Texto e ilustração: Maria Eduarda Boin
A gente nasce e nos é dado apenas um caminho. Não podemos sequer tombar um pouco mais para a direita ou para esquerda, só seguir aquele mesmo percurso aceito e incontestável pelos ditos tradicionais ou conservadores. Passam muitos anos até percebermos que a trajetória de nossa vida até aquele momento foi baseada em imposições e não sobre quem realmente somos. Escolheram que fossemos héteros, cis, mães, pais e filhos.

Quando nos bate a consciência saímos machucados, sufocados, enclausurados e qualquer coisa, menos o que nós gostaríamos de ser. Qualquer mão, menos a que gostaríamos de segurar. Qualquer amor, menos o que gostaríamos de sentir. Todo esse caminho engolindo um único rumo como certo, vivendo praticamente embaixo do tapete, torna a ideia de comunidade um conceito abstrato.
Algum tempo atrás, se lésbicas, gays, bissexuais, ou transexuais ousassem assumir suas escolhas, seriam perseguidos, no mínimo, ou até mesmo deixariam de existir. Pensem comigo! Não nos foram dados lugares, aulas, grupos ou qualquer representação para que nos uníssemos e sentíssemos a brisa boa de um senso comunitário, uma caixinha conceitual regada a senso comum, tradições, valores e visões de mundo. O espaço comunitário que sempre nos foi dado é a margem de qualquer relação. Vivendo no baixo, nas sombras e sem muita visão de mundo aberto.
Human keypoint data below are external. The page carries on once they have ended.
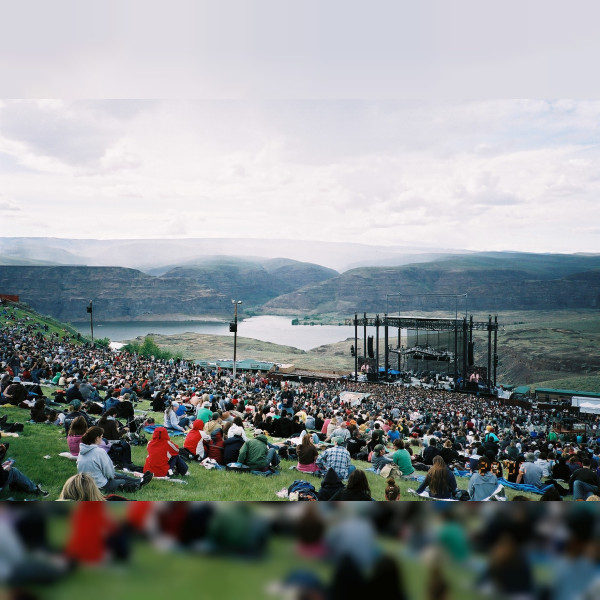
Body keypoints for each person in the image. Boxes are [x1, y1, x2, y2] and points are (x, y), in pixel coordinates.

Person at [77, 426, 153, 493]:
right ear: (97, 438)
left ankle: (140, 481)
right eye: (101, 437)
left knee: (118, 475)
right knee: (122, 480)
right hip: (100, 487)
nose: (102, 439)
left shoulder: (82, 451)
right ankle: (137, 485)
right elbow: (109, 473)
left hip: (86, 485)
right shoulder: (99, 452)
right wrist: (111, 476)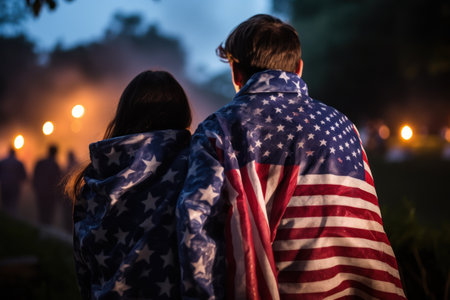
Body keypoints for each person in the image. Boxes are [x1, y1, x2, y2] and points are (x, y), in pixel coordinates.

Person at [176, 14, 406, 299]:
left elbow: (195, 225)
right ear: (299, 69)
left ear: (236, 74)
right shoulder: (345, 126)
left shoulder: (219, 130)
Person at [65, 70, 192, 299]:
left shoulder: (94, 180)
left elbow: (83, 270)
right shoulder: (194, 170)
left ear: (124, 114)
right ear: (183, 115)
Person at [33, 144, 62, 225]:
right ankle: (46, 232)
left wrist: (36, 188)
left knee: (41, 212)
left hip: (41, 191)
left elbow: (35, 177)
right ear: (56, 153)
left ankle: (40, 230)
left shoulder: (40, 162)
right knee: (49, 214)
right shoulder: (56, 165)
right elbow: (58, 181)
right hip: (50, 194)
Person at [0, 147, 27, 215]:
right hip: (15, 186)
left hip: (4, 184)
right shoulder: (19, 163)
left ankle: (5, 216)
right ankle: (12, 216)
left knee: (5, 202)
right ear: (15, 153)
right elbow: (24, 176)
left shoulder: (3, 161)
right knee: (13, 203)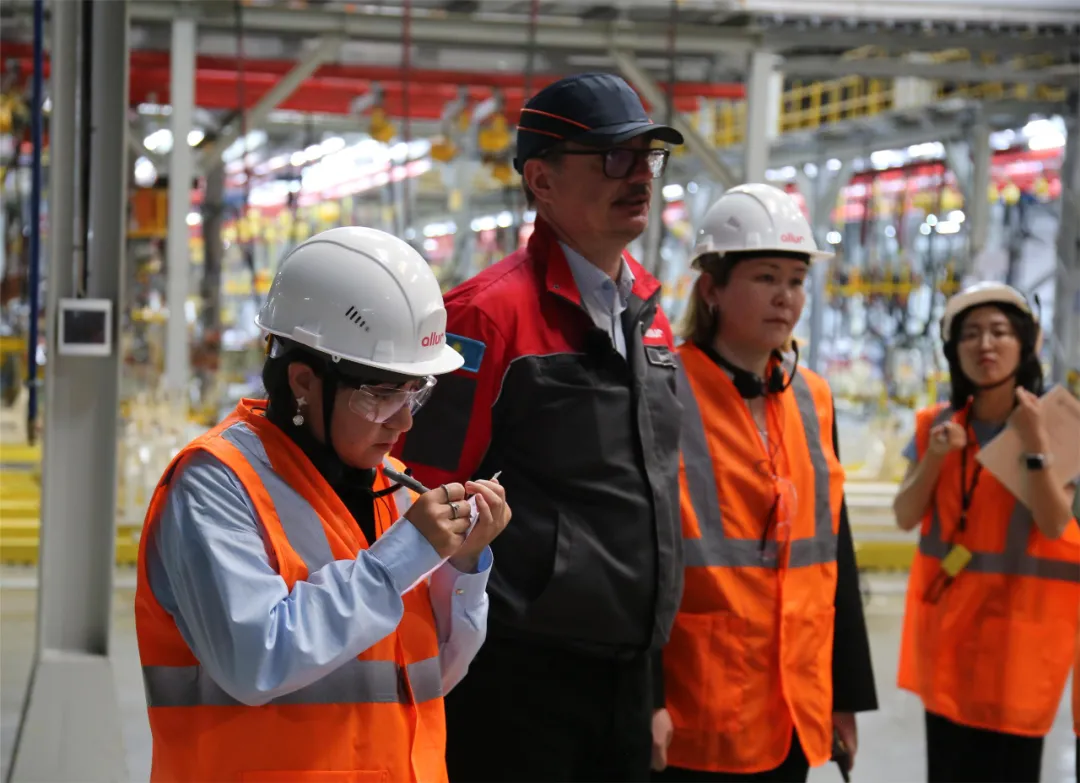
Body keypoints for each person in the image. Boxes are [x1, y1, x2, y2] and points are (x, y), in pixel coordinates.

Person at [134, 227, 512, 782]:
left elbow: (430, 677)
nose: (404, 422)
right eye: (381, 395)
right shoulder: (216, 484)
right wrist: (401, 558)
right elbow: (254, 662)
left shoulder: (393, 489)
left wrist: (460, 566)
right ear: (304, 381)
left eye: (415, 393)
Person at [392, 72, 686, 782]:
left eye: (647, 158)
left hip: (624, 671)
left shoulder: (649, 316)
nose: (639, 176)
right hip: (518, 677)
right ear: (542, 180)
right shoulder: (483, 318)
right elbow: (420, 491)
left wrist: (655, 683)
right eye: (613, 158)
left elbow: (650, 496)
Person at [650, 183, 877, 783]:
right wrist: (644, 695)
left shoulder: (814, 397)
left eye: (797, 281)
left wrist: (844, 693)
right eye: (766, 277)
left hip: (793, 702)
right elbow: (635, 554)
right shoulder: (661, 390)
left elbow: (836, 551)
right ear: (712, 287)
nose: (786, 297)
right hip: (698, 704)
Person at [892, 281, 1080, 783]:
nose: (985, 345)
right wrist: (935, 457)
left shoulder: (1056, 424)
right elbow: (906, 515)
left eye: (999, 332)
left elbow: (1055, 521)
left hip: (1018, 652)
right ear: (955, 352)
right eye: (970, 334)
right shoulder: (937, 425)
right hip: (951, 646)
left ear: (1025, 343)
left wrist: (1036, 445)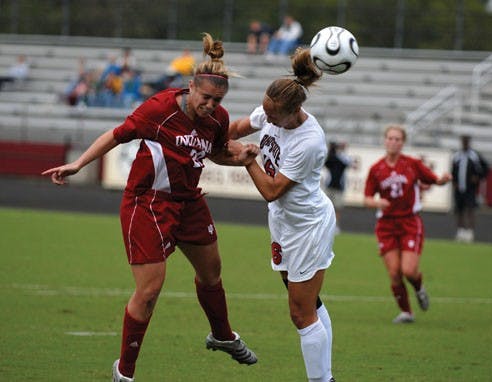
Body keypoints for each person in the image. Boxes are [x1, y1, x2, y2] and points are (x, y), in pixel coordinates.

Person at [42, 33, 258, 382]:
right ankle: (124, 372)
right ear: (190, 87)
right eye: (205, 98)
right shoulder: (158, 109)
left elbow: (214, 151)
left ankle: (222, 335)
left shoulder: (218, 117)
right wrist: (78, 164)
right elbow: (116, 134)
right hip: (148, 202)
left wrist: (241, 157)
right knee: (149, 291)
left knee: (212, 272)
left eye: (217, 100)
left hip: (188, 201)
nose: (210, 105)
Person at [229, 47, 336, 382]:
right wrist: (207, 137)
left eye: (274, 116)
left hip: (308, 226)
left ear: (295, 111)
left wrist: (248, 161)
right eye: (266, 111)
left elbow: (273, 189)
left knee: (299, 312)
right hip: (284, 221)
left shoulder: (310, 141)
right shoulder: (271, 110)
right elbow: (236, 128)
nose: (267, 119)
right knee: (308, 303)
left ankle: (322, 380)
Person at [363, 124, 452, 324]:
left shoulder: (412, 164)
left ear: (403, 143)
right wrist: (377, 202)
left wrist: (443, 180)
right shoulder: (376, 169)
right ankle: (406, 312)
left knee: (409, 271)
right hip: (386, 226)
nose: (393, 142)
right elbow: (367, 198)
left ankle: (419, 288)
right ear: (384, 140)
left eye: (397, 139)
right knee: (394, 273)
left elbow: (434, 180)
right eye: (390, 138)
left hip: (409, 223)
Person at [451, 134, 489, 243]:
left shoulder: (474, 155)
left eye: (466, 141)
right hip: (459, 189)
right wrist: (454, 182)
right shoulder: (457, 155)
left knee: (470, 209)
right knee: (459, 210)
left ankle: (470, 232)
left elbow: (486, 168)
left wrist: (478, 177)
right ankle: (460, 231)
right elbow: (453, 170)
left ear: (469, 142)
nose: (465, 143)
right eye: (463, 141)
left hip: (470, 189)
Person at [323, 141, 356, 234]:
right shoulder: (332, 158)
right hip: (329, 185)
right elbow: (327, 161)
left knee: (337, 208)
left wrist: (339, 150)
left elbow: (348, 162)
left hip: (339, 187)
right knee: (326, 207)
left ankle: (335, 226)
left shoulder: (342, 158)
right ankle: (325, 225)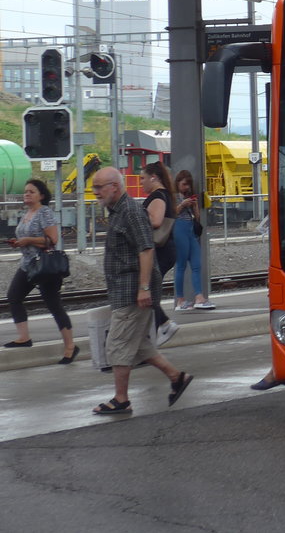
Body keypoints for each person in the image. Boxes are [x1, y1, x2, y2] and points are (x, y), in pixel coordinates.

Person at [90, 166, 193, 415]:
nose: (95, 193)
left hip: (132, 289)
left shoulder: (130, 211)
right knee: (136, 345)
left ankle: (121, 399)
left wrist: (144, 288)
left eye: (99, 187)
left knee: (117, 344)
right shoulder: (117, 210)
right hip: (124, 289)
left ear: (114, 186)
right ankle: (176, 377)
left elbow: (146, 249)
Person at [5, 178, 78, 363]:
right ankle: (24, 338)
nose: (26, 194)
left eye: (31, 191)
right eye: (25, 191)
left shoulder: (44, 212)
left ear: (41, 196)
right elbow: (26, 238)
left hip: (44, 265)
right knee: (14, 296)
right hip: (28, 264)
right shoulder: (27, 213)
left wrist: (28, 240)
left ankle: (70, 346)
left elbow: (52, 239)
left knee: (54, 305)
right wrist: (19, 243)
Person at [141, 161, 179, 344]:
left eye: (143, 178)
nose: (140, 182)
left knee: (146, 291)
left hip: (160, 250)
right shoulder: (165, 195)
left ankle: (163, 324)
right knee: (148, 291)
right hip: (166, 249)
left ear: (153, 177)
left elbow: (156, 221)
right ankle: (158, 327)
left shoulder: (158, 196)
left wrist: (138, 215)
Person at [173, 169, 214, 310]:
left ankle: (199, 297)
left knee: (197, 265)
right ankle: (180, 300)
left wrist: (195, 206)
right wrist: (182, 204)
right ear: (178, 183)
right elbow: (172, 214)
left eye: (188, 185)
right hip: (179, 230)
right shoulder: (173, 197)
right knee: (181, 265)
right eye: (184, 184)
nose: (187, 188)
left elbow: (197, 218)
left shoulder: (188, 197)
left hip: (190, 231)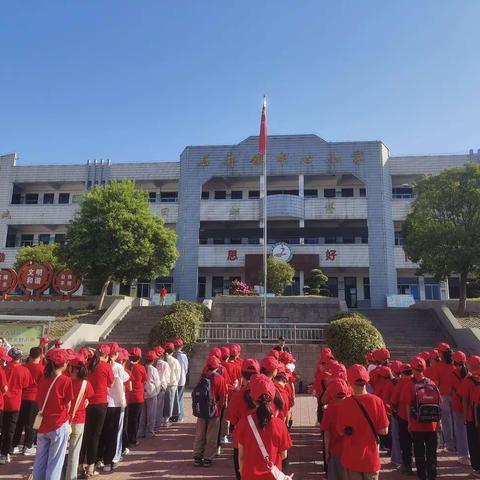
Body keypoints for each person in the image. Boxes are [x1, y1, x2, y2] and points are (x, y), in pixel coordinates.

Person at [336, 364, 389, 480]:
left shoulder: (344, 404)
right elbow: (384, 431)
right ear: (367, 380)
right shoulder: (377, 401)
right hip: (371, 458)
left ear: (349, 381)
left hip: (351, 457)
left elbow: (340, 432)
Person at [235, 374, 292, 479]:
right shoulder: (280, 425)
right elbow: (284, 455)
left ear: (252, 398)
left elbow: (241, 456)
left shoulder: (243, 423)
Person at [33, 348, 74, 480]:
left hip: (42, 424)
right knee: (55, 462)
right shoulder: (65, 380)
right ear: (63, 364)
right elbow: (68, 404)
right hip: (58, 423)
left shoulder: (42, 377)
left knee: (40, 461)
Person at [401, 356, 439, 480]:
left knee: (419, 451)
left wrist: (409, 422)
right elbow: (439, 402)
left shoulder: (409, 384)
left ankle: (422, 475)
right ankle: (432, 474)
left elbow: (407, 404)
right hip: (432, 423)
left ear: (412, 368)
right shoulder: (431, 383)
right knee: (432, 452)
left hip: (417, 423)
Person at [79, 344, 114, 477]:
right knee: (95, 436)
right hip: (100, 404)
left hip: (87, 403)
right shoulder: (106, 367)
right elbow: (110, 383)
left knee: (85, 435)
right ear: (106, 355)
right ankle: (91, 467)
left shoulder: (88, 365)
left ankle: (79, 465)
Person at [97, 342, 129, 472]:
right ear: (114, 354)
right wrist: (123, 404)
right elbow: (123, 383)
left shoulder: (100, 366)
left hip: (103, 403)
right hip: (115, 404)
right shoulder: (117, 367)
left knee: (102, 433)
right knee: (113, 434)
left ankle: (99, 459)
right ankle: (109, 462)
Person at [227, 358, 260, 480]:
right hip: (262, 440)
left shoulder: (237, 396)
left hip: (241, 441)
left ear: (242, 375)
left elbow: (232, 419)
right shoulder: (266, 393)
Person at [193, 355, 226, 467]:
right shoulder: (220, 379)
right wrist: (220, 409)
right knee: (211, 435)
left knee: (200, 434)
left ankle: (197, 456)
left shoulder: (202, 377)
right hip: (214, 410)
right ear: (217, 367)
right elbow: (222, 397)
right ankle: (208, 458)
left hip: (201, 410)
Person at [1, 347, 32, 465]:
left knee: (3, 429)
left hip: (3, 402)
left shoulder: (3, 368)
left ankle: (3, 451)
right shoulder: (24, 370)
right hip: (15, 403)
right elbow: (25, 386)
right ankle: (6, 453)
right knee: (10, 429)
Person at [65, 353, 94, 480]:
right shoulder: (86, 384)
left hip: (64, 421)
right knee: (74, 453)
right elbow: (89, 397)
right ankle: (70, 477)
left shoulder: (66, 382)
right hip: (79, 421)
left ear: (73, 368)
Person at [13, 346, 44, 456]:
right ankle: (28, 446)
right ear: (40, 356)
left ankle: (14, 445)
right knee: (31, 424)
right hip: (35, 398)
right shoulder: (42, 368)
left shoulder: (24, 367)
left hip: (22, 397)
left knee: (19, 423)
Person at [321, 378, 349, 480]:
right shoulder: (352, 405)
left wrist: (327, 452)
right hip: (352, 449)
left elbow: (327, 434)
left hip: (336, 450)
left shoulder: (330, 410)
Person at [459, 354, 480, 475]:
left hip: (473, 417)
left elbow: (465, 399)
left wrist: (466, 415)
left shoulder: (468, 380)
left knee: (474, 443)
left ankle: (477, 468)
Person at [433, 342, 455, 453]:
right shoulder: (454, 364)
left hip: (443, 396)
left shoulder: (438, 366)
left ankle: (450, 446)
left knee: (446, 421)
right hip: (456, 395)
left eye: (439, 351)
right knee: (456, 420)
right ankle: (457, 444)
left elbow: (436, 383)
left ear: (441, 353)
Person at [450, 350, 470, 466]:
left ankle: (463, 455)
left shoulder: (453, 373)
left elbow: (451, 389)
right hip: (469, 405)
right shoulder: (469, 374)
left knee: (460, 430)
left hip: (458, 404)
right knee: (469, 430)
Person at [125, 347, 147, 448]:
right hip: (138, 397)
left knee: (129, 419)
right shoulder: (141, 368)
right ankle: (132, 440)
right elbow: (145, 380)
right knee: (135, 420)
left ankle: (127, 439)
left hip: (128, 396)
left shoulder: (126, 367)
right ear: (139, 358)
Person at [138, 350, 161, 438]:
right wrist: (156, 392)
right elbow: (157, 382)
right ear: (153, 360)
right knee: (151, 414)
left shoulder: (141, 367)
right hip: (151, 393)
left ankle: (141, 431)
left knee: (143, 414)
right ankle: (150, 432)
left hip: (143, 392)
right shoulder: (153, 369)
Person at [162, 342, 180, 426]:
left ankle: (163, 419)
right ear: (173, 351)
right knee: (170, 403)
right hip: (172, 384)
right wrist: (176, 381)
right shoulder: (174, 361)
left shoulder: (161, 360)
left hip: (163, 384)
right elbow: (178, 373)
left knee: (163, 402)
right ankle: (166, 420)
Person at [154, 346, 170, 432]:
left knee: (152, 408)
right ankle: (156, 425)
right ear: (162, 355)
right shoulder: (165, 364)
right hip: (161, 386)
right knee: (159, 407)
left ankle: (152, 424)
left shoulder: (153, 363)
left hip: (152, 388)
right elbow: (167, 377)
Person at [172, 338, 188, 423]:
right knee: (180, 398)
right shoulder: (183, 356)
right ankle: (180, 416)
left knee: (174, 398)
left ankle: (174, 415)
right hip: (181, 380)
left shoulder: (172, 355)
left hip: (173, 380)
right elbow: (186, 368)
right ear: (181, 346)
É claro que muitas coisas avançaram nos dias atuais. Existem muitas conscientizações acontecendo e muitos lugares sendo ocupados com a resistência e luta de quem apanhou muito pelos tombos à direita ou esquerda do caminho único. Entretanto, o que o capitalismo faz parecer uma vitória grande e cheia de ‘pink money’ e ‘representatividade’, ainda é atravessada por muitas avenidas, paulistas ou não, com lâmpadas fluorescentes quebradas sobre nossos corpos.
Em todos os cantos o estado laico é deixado embaixo do sapato, e deus com sua figura incontestável é colocado como justificativa para o ódio e a homofobia. Por mais que o mar de tal preconceito vá até não termos noção de onde é água e onde é céu, ninguém assume o ‘incomodo’ sem antes falar que discrimina um homossexual em nome do sagrado. Como Richard Dyer, em uma análise sobre o estabelecimento de estereótipos, que trouxessem normalidade e diferenciassem o outro, disse: “É um aspecto do hábito de grupos de decisão […] que tentam moldar toda a sociedade de acordo com sua própria visão de mundo, sistema de valores, sensibilidades e ideologias”. Geralmente esse molde ocorre sob imposições a um grupo oprimido. É preciso andar na corda bamba da normatividade, aquele caminho único e certo, e se esforçar sempre mais do que os que concordam com tais estereótipos para viver com o mínimo de dignidade.
Em certos espaços e/ou tempos, como na Grécia antiga, os relacionamentos homossexuais não eram vistos de modo negativo. Mas em outros locais e épocas, valores e visões conservadoras ou por vezes fanáticas e extremistas, buscam condenar essas relações. Nos campos de concentração nazistas os homossexuais eram separados e demarcados. Por isso, a realidade que une essa comunidade é a do preconceito. Pessoas LGBT+ sempre enfrentaram a violência, verbal ou física, na linha de frente de suas vidas, ainda que cada uma dessas letras sofresse por um motivo especifico ou incomodasse mais o tradicionalismo do que alguma das outras. Então, mesmo que a noção de comunidade fique em um imaginário, as pessoas LGBT+ uniram-se contra seu próprio apagamento, na tentativa de que fossem representadas e acolhessem histórias de quem tenta resistir. Esse ‘senso comunitário’ de quem é gente tanto quanto qualquer outro em busca da sobrevivência e relevância, tem importado muito mais do que a presença real e normal do conceito de comunidade.